Return every line of the data below that includes the string "none".

Exercise material:
┌──
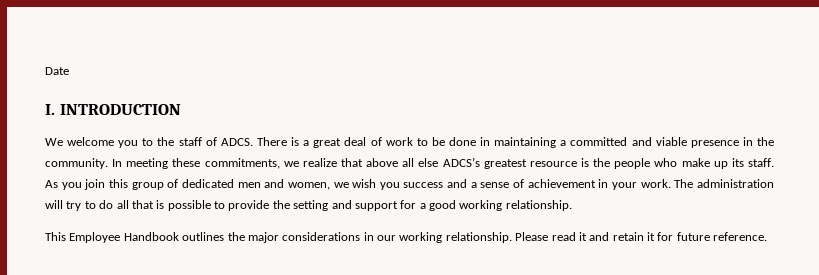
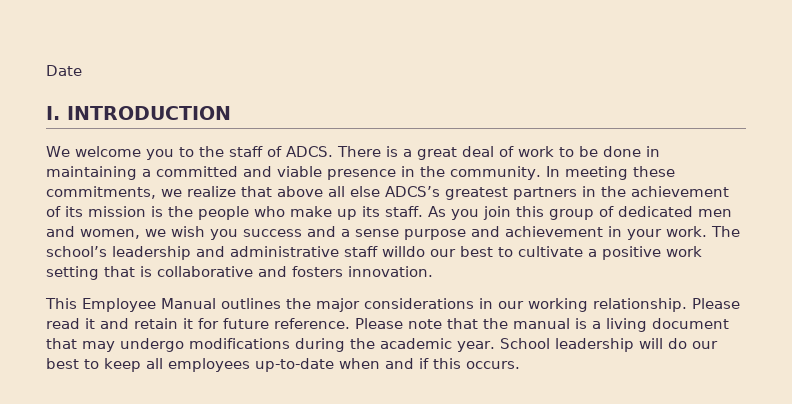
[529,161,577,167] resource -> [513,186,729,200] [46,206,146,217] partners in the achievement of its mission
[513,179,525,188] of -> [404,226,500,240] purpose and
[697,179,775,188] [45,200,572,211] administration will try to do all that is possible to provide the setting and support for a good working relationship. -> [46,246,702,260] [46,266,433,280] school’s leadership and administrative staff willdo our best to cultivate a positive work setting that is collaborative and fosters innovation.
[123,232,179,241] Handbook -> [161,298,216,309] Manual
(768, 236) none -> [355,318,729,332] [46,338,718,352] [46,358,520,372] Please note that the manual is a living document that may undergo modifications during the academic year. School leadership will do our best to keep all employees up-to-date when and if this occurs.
└──
┌──
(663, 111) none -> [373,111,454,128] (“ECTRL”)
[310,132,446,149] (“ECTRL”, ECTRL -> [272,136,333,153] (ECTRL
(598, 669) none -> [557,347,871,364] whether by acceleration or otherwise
└──
Your response:
(768, 236) none -> [355,318,729,332] [46,338,718,352] [46,358,520,372] Please note that the manual is a living document that may undergo modifications during the academic year. School leadership will do our best to keep all employees up-to-date when and if this occurs.
(663, 111) none -> [373,111,454,128] (“ECTRL”)
(598, 669) none -> [557,347,871,364] whether by acceleration or otherwise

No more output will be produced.